Monday, January 24, 2022

What on earth is your Relevance involving Technology?

 



Technology can be an enabler

Many individuals mistakenly believe it is technology which drives innovation. Yet from the definitions above, that is clearly not the case. It is opportunity which defines innovation and technology which enables innovation. Think of the classic "Build a better mousetrap" example taught in most business schools. It's likely you have the technology to construct a better mousetrap, but if you have no mice or the old mousetrap is useful, there's no opportunity and then a technology to construct a better one becomes irrelevant. On one other hand, if you are overrun with mice then a opportunity exists to innovate a product making use of your technology.

Another example, one with which I'm intimately familiar, are consumer electronics startup companies. I've been connected with both the ones that succeeded and the ones that failed. Each possessed unique leading edge technologies. The difference was opportunity. Those that failed could not find the chance to produce a meaningful innovation using their technology. Actually to survive, these companies had to morph oftentimes into something completely different and if these were lucky they could take advantage of derivatives of their original technology. http://yourtechcrunch.com/ More regularly than not, the initial technology wound up in the scrap heap.
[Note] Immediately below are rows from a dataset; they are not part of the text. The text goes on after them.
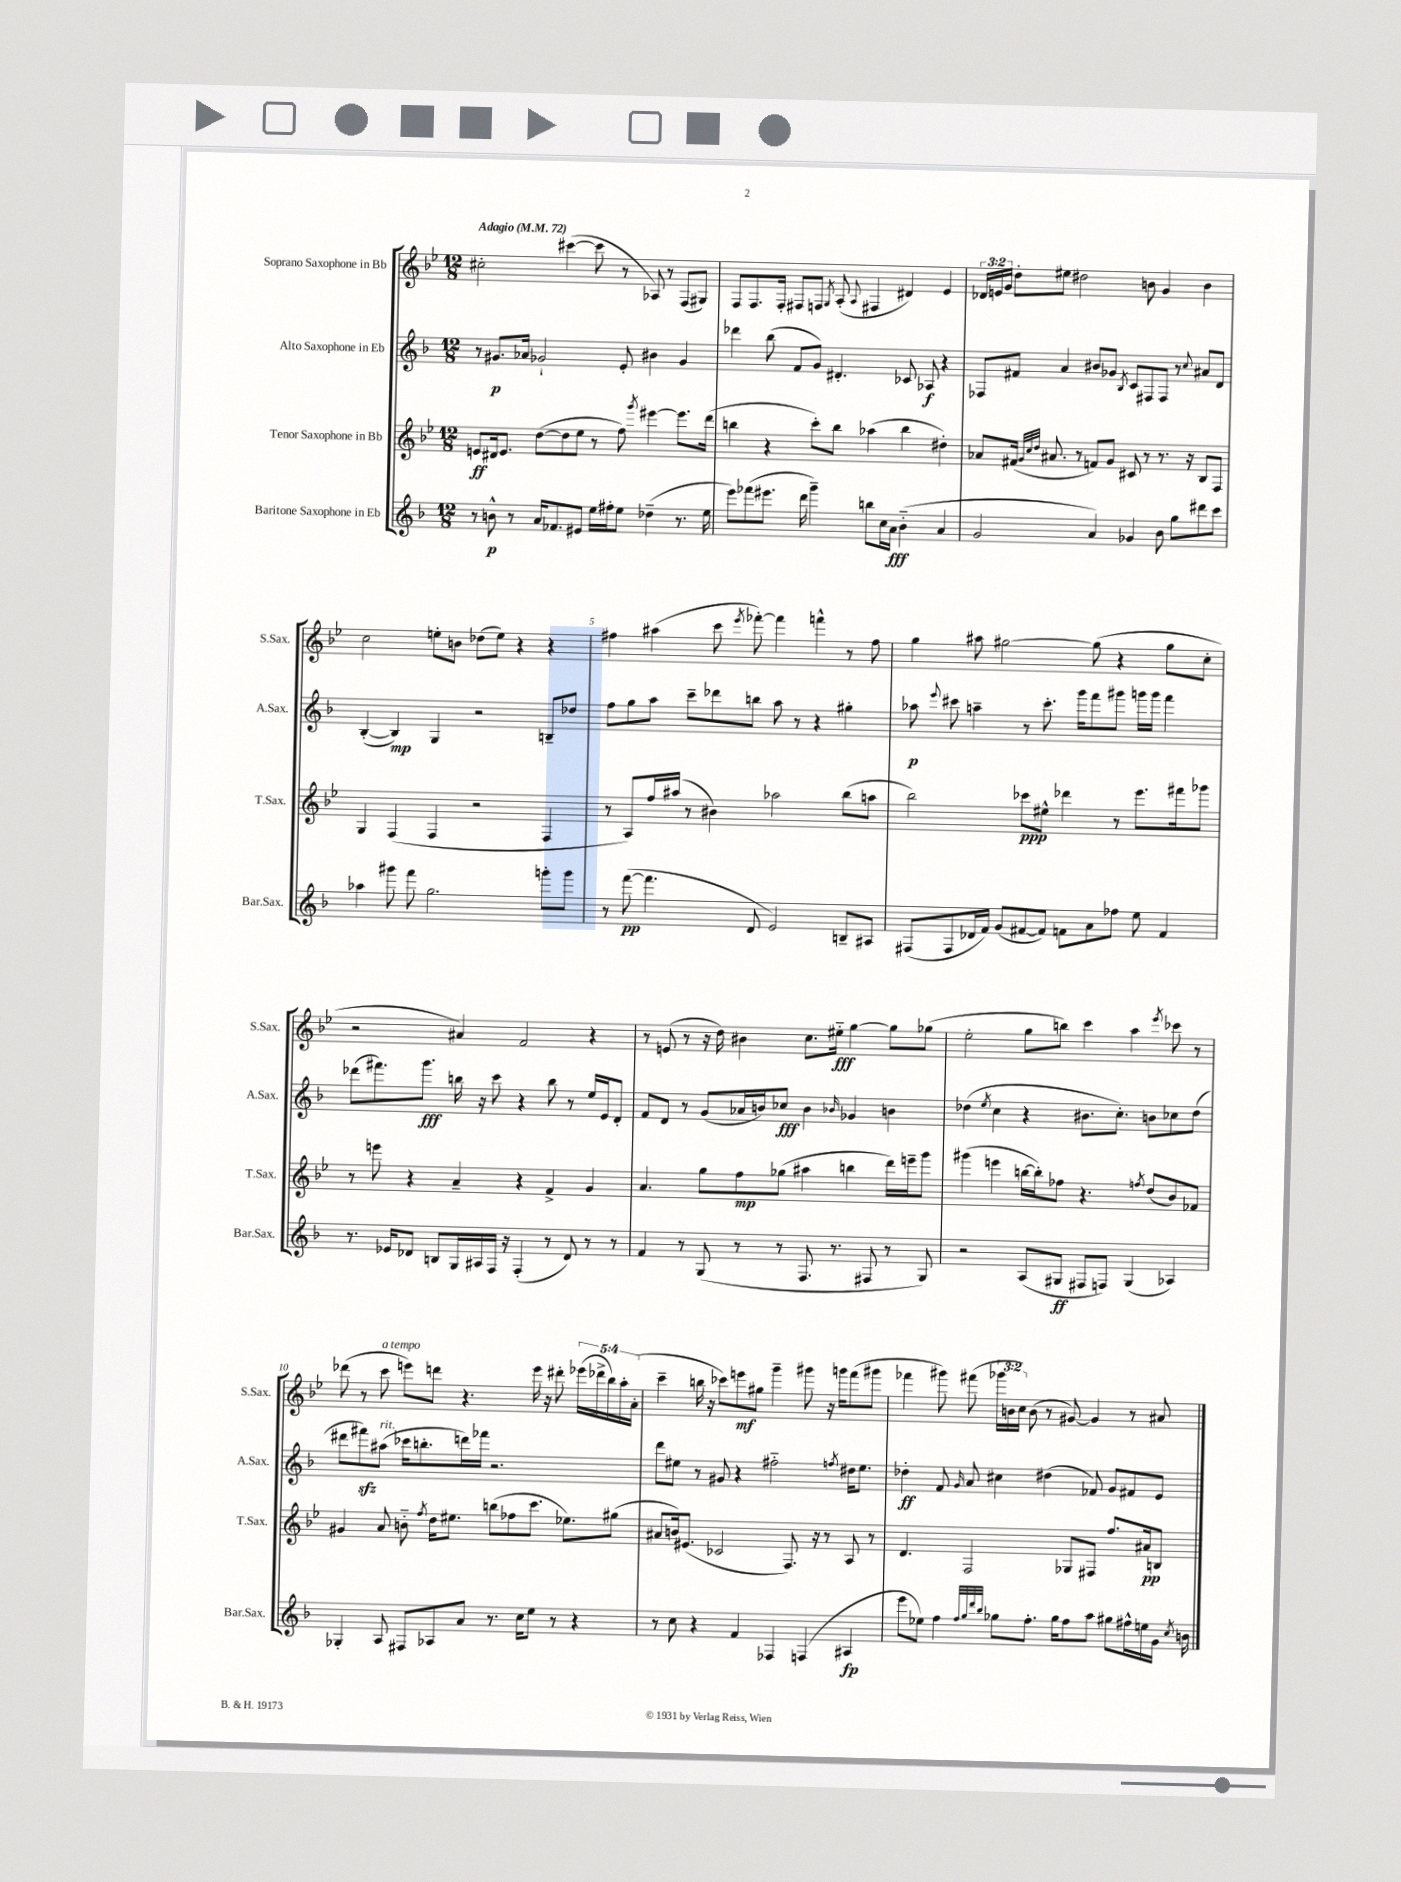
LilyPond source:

<<
\new StaffGroup <<
\new Staff = "s0" \with { instrumentName = "Soprano Saxophone in Bb" shortInstrumentName = "S.Sax." } {
    \clef treble \key bes \major \numericTimeSignature \time 12/8 \override Staff.TupletNumber.text = #tuplet-number::calc-fraction-text \tempo "Adagio" 4 = 72
    \autoBeamOff cis''2-. cis'''4~( cis'''8 r8 aes8) r8 f8[( gis8]) |
    f8[ f8. f16]-. fis8[ f8] \acciaccatura { g8 } a8-.( \appoggiatura { a8 } fis4 dis'4) ees'4 |
    \tuplet 3/2 { des'16[ e'16 g'16] } d''8[-. eis''8] dis''2 b'8 g'4 b'4 |
    c''2 e''8[-. b'8] des''8[( e''8]) r4 r4 |
    fis''4 ais''4( c'''8 \acciaccatura { ees'''8 } fes'''8~-.) fes'''4 f'''4-^ r8 fis''8 |
    g''4 ais''8 gis''2~ gis''8( r4 gis''8[ c''8]-. |
    r2 ais'4) f'2 r4 |
    r8 e'8( r8 r16 d''16) bis'4 c''8.[ eis''16]-_\fff g''4~ g''8[ ges''8]( |
    ees''2-. g''8[ b''8]) c'''4 a''4 \acciaccatura { ees'''8 } ces'''8 r8 |
    des'''8( r8 c'''8^\markup { \italic "a tempo" } e'''8[) d'''8] r4. e'''16 r16 dis'''8-. \tuplet 5/4 { ees'''16[( des'''16-> bes''16) a''16-. a'16]-.( } |
    c'''4-- b''16 r16 ces'''8[) e'''8\mf gis''8] g'''4-- gis'''8 r16 g'''16[ f'''8( gis'''8] |
    fes'''4 gis'''8) fis'''8( \tuplet 3/2 { ges'''16[ b'16 c''16]) } b'8( r8 gis'8~) gis'4 r8 ais'8 \bar "|." |
}
\new Staff = "s1" \with { instrumentName = "Alto Saxophone in Eb" shortInstrumentName = "A.Sax." } {
    \clef treble \key f \major \numericTimeSignature \time 12/8
    \autoBeamOff r8 gis'8.[\p aes'16] ges'2-! e'8-. bis'4 ges'4 |
    des'''4 bes''8( f'8[ g'8]) dis'4.-. ces'8 aes8\f r4 |
    fes8[ fis'8] a'4 bis'8[ ges'8] \acciaccatura { bes8 } c'8[ fis8 fis8] r8 \appoggiatura { c''8 } ais'8[ d'8] |
    bes4~-.( bes4\mp) g4 r2 b8[-- des''8] |
    f''8[ g''8 a''8] c'''8[-- des'''8 b''8] a''8 r8 r4 gis''4-. |
    aes''8\p \appoggiatura { e'''8 } cis'''8 a''4-- r8 cis'''8.-. g'''16[ f'''8 gis'''8] g'''16[ g'''16] f'''4 |
    des'''8[( fis'''8.) g'''8.]\fff b''16 r16 c'''8 r4 b''8 r8 e''16[ e'16 d'8]-. |
    f'8[ d'8] r8 g'8[( aes'16 b'16) ces''8]\fff b'4 \grace { bes'16 } ges'4 b'4 |
    des''4( \acciaccatura { e''8 } c''4 r4 bis'8.[ c''8.]-.) b'8[ ces''8 des''8]( |
    dis'''8[ fis'''8\sfz) ais''8]^\markup { \italic "rit." }( ces'''16[ b''8.-. d'''16) fes'''16] r2. |
    d'''8[ eis''8] r8 gis'8 r4 fis''2-_ \acciaccatura { f''8 } dis''16[ eis''8.] |
    des''4-.\ff f'8 \grace { g'16 } a'8 cis''4 dis''4( fes'8) g'8[ fis'8 e'8] \bar "|." |
}
\new Staff = "s2" \with { instrumentName = "Tenor Saxophone in Bb" shortInstrumentName = "T.Sax." } {
    \clef treble \key bes \major \numericTimeSignature \time 12/8
    \autoBeamOff e'8[\ff dis'16 e'8.] d''8[~( d''8 ees''8] r8 f''8) \acciaccatura { g'''8 } eis'''4~ eis'''8.[ d'''16]( |
    b''4 r4 c'''8[-.) b''8] aes''4( b''4 dis''4-.) |
    aes'8[ fis'16]( \grace { g'32[ c''32 d''32] } ais'8. r8 f'8[) g'8] cis'8 r8 r8. r16 bes8[ f8] |
    g4 f4( f4 r2 f4 |
    r8 a8[) f''16 ais''16]( r8 bis'4) aes''2 bes''8[( a''8] |
    bes''2) ces'''8[\ppp eis''8]-^ des'''4 r8 ees'''8.[ fis'''16 ges'''8] |
    r8 e'''8 r4 a'4-- r4 f'4-> g'4 |
    a'4. g''8[ f''8\mp ges''8]( ais''4 b''4 d'''16[) e'''16-- g'''8] |
    gis'''4( e'''4 b''16[~ b''16-.) fes''8] r4. \acciaccatura { f''8 } d''8[( bes'8) fes'8] |
    gis'4 a'8 b'8-_ \acciaccatura { f''8 } d''16[ eis''8.] b''8[( fes''8 c'''8.] ees''8.[) gis''8]( |
    ais'8[ b'16) eis'8.]( ces'2 f8.) r16 r8 a8 r8 |
    d'4. f2 ges8[ fis8] f''8.[ ais'16\pp b8] \bar "|." |
}
\new Staff = "s3" \with { instrumentName = "Baritone Saxophone in Eb" shortInstrumentName = "Bar.Sax." } {
    \clef treble \key f \major \numericTimeSignature \time 12/8
    \autoBeamOff r8 b'8-^\p r8 a'16[ fes'8. eis'8] e''16[ fis''16-. e''8] des''4--( r8. e''16 |
    e'''8[) fes'''8( eis'''8.] d'''16 g'''4--) b''8[ c''16 a'16]\fff bes'4-_( a'4 |
    g'2 a'4) ges'4 bes'8 g''8[ dis'''8 c'''8] |
    aes''4 gis'''8 f'''8 g''2. g'''8[-. g'''8] |
    r8 f'''8~\pp( f'''4. d'8 e'2) b8[-- ais8] |
    fis8[( fis8 des'16 f'16]) g'8[( fis'8~ fis'8]) f'8[ a'8 fes''8] e''8 f'4 |
    r8. ees'16[ des'8] b8[ g16 ais16 f16] r16 f4-.( r8 des'8) r8 r8 |
    f'4 r8 g8( r8 r8 f8. r8. fis8 r8 g8) |
    r2 a8[( gis8]\ff fis8[ f8]) gis4( aes4) |
    ges4-. a8 fis8[ aes8 a'8] r8. c''16[ e''8] r8 r4 |
    r8 c''8 r4 f'4 fes4 f4( ais4\fp |
    e'''8[ ees''8]) f''4 \grace { f''32[ g''32 d'''32 bes''32] } ges''8[ f''8.]-. ges''16[ f''8 a''8] gis''8[ fis''16-^ e''16 g'16] \acciaccatura { c''8 } b'16 \bar "|." |
}
>>
>>
\layout { \context { \Score \override BarNumber.break-visibility = ##(#f #t #t) barNumberVisibility = #(every-nth-bar-number-visible 5) } }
Technology, thus, can be an enabler whose ultimate value proposition is to create improvements to the lives. In order to be relevant, it needs to be used to produce innovations that are driven by opportunity.
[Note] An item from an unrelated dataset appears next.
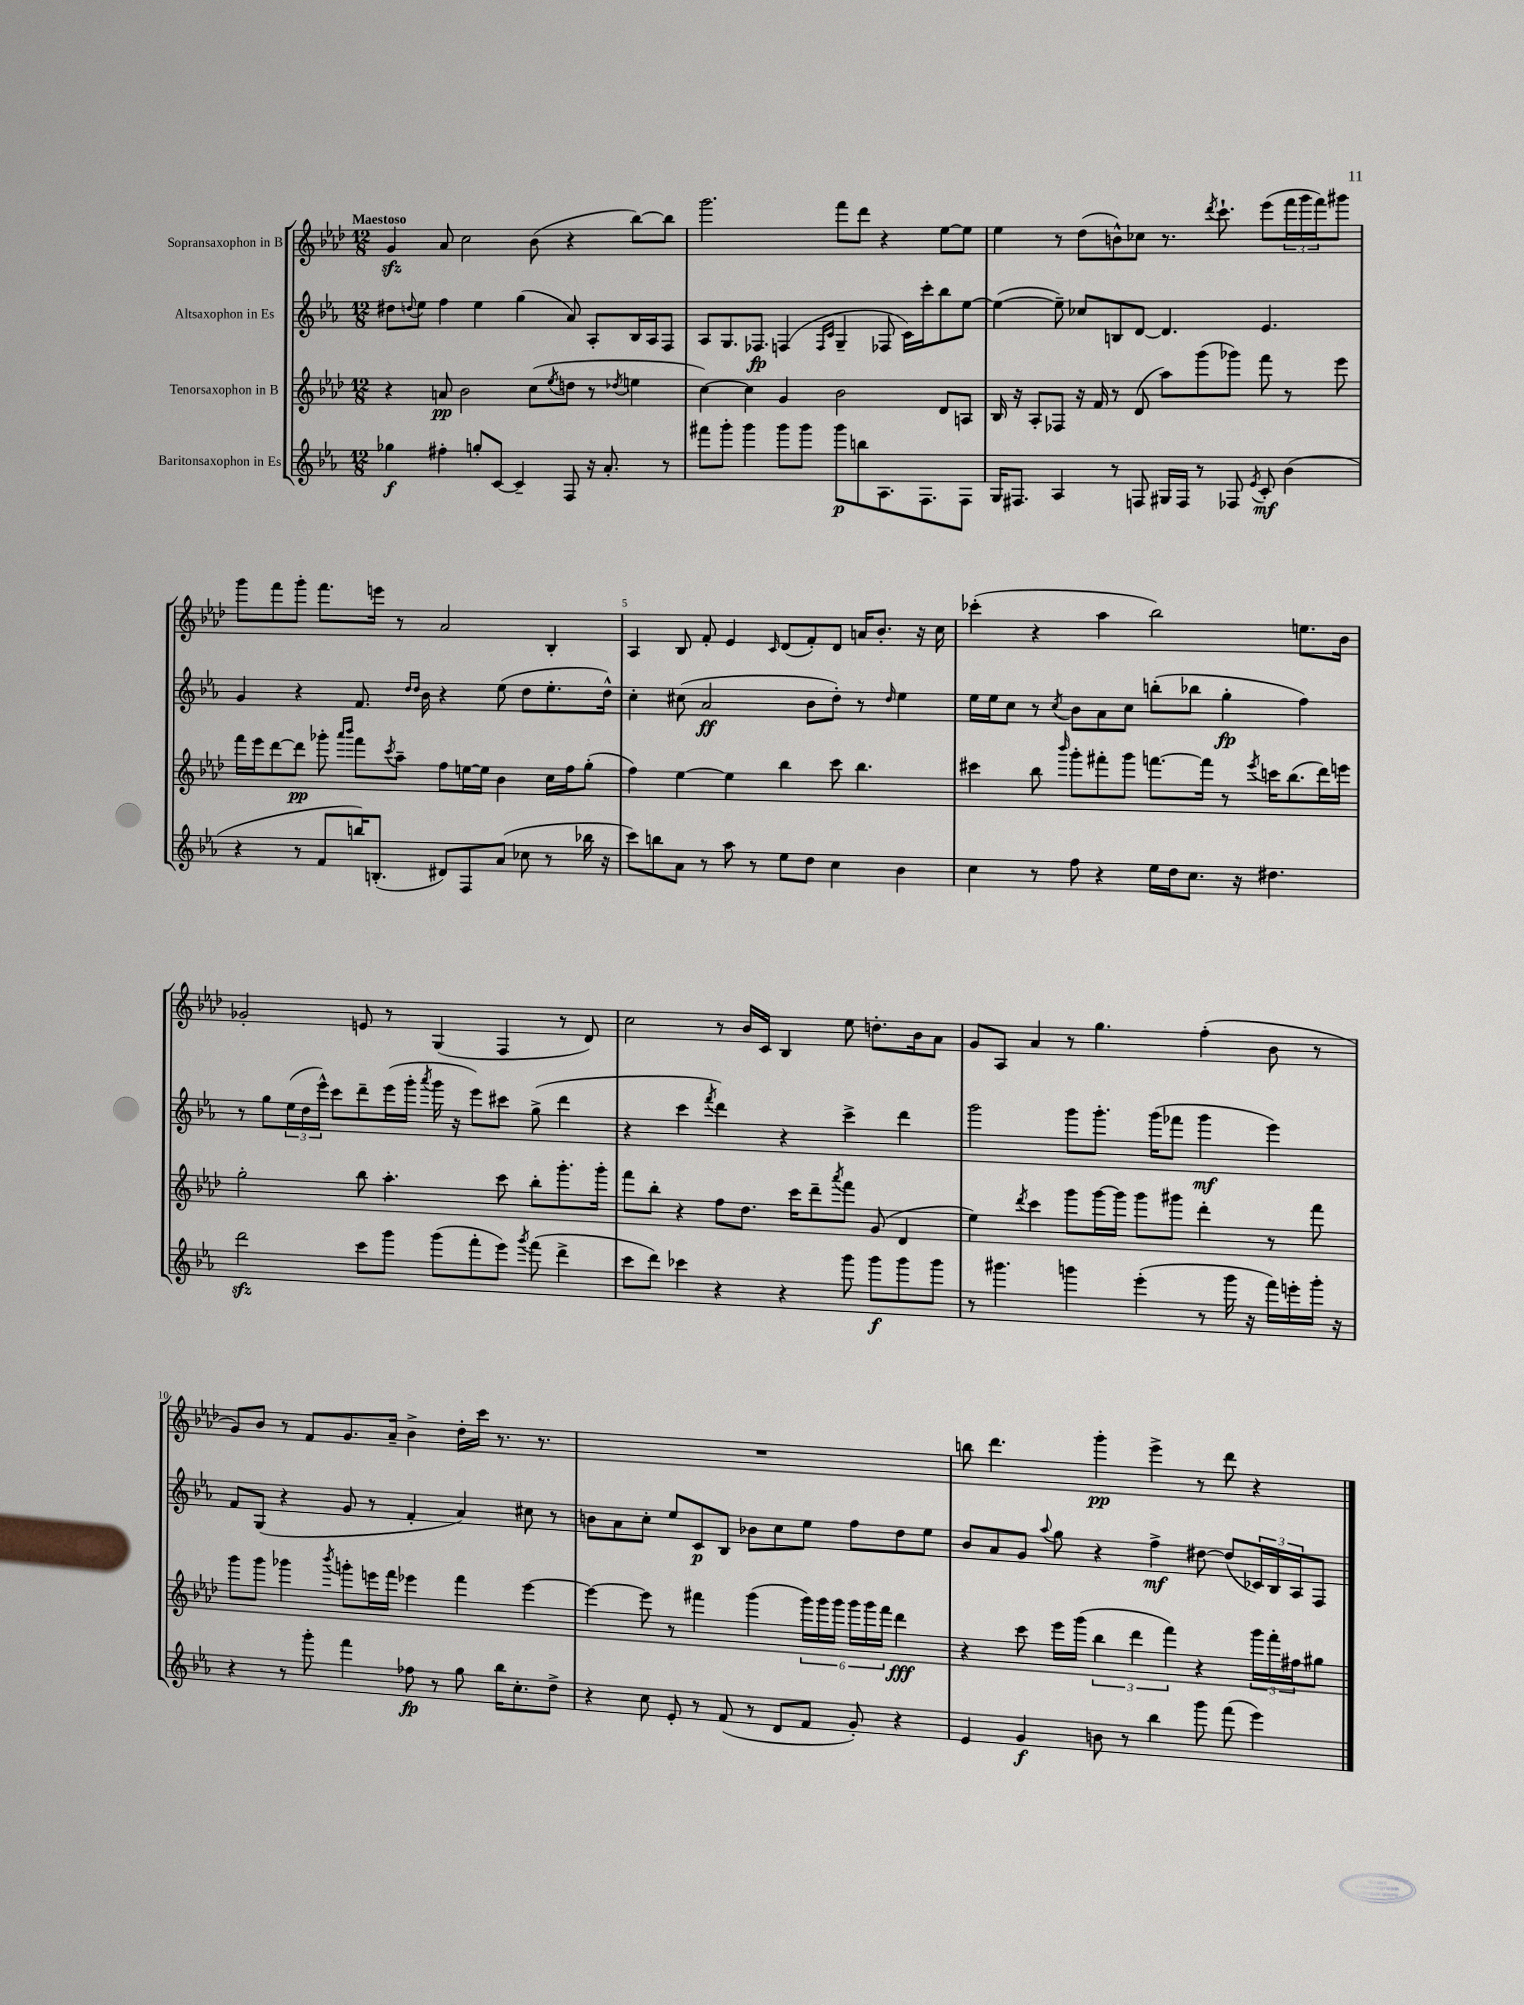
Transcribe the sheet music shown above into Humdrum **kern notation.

Technology as a competitive advantage?

Many companies list a technology as one of their competitive advantages. Is this valid? Sometimes yes, but Generally no.

Technology develops along two paths - an evolutionary path and a revolutionary path.

A revolutionary technology is one which enables new industries or enables methods to problems which were previously not possible. Semiconductor technology is a great example. Not just made it happen spawn new industries and products, but it spawned other revolutionary technologies - transistor technology, integrated circuit technology, microprocessor technology. All which provide lots of the products and services we consume today. But is semiconductor technology a competitive advantage? Looking at the number of semiconductor firms that exist today (with new ones forming every day), I'd say not. What about microprocessor technology? Again, no. Lots of microprocessor companies out there. What about quad core microprocessor technology? Not as numerous companies, but you have Intel, AMD, ARM, and a bunch of companies building custom quad core processors (Apple, Samsung, Qualcomm, etc). So again, very little of a competitive advantage. Competition from competing technologies and easy access to IP mitigates the perceived competitive benefit of any particular technology. Android vs iOS is a great exemplory case of how this works. Both operating systems are derivatives of UNIX. Apple used their technology to introduce iOS and gained an early market advantage. However, Google, utilizing their variant of Unix (a competing technology), swept up relatively quickly. The reason why with this lie not in the underlying technology, but in how these products made possible by those technologies were brought to promote (free vs. walled garden, etc.) and the differences in the strategic visions of every company.https://arstechnician.com/

Evolutionary technology is one which incrementally builds upon the beds base revolutionary technology. But by it's very nature, the incremental change now is easier for a competitor to complement or leapfrog. Take as an example wireless cellphone technology. Company V introduced 4G products ahead of Company A and while it could have had a short term advantage, as soon as Company A introduced their 4G products, the bonus as a result of technology disappeared. The consumer went back to choosing Company A or Company V predicated on price, service, coverage, whatever, although not predicated on technology. Thus technology may have been relevant in the short-term, but in the long term, became irrelevant.https://techwaa.com/

In today's world, technologies tend to swiftly become commoditized, and within any particular technology lies the seeds of its death.


Technology's Relevance

This information was written from the prospective of a finish customer. From the developer/designer standpoint things get murkier. The further one is taken off the technology, the less relevant it becomes. To a developer, the technology will look such as a product. An enabling product, but a product nonetheless, and thus it's highly relevant. Bose uses a proprietary signal processing technology to enable products that meet a set of market requirements and thus the technology and what it enables is strongly related them. https://techsitting.com/ Their customers are more focused on how it sounds, what's the cost, what's the quality, etc., and not really much with how it's achieved, thus the technology used is a lot less strongly related them.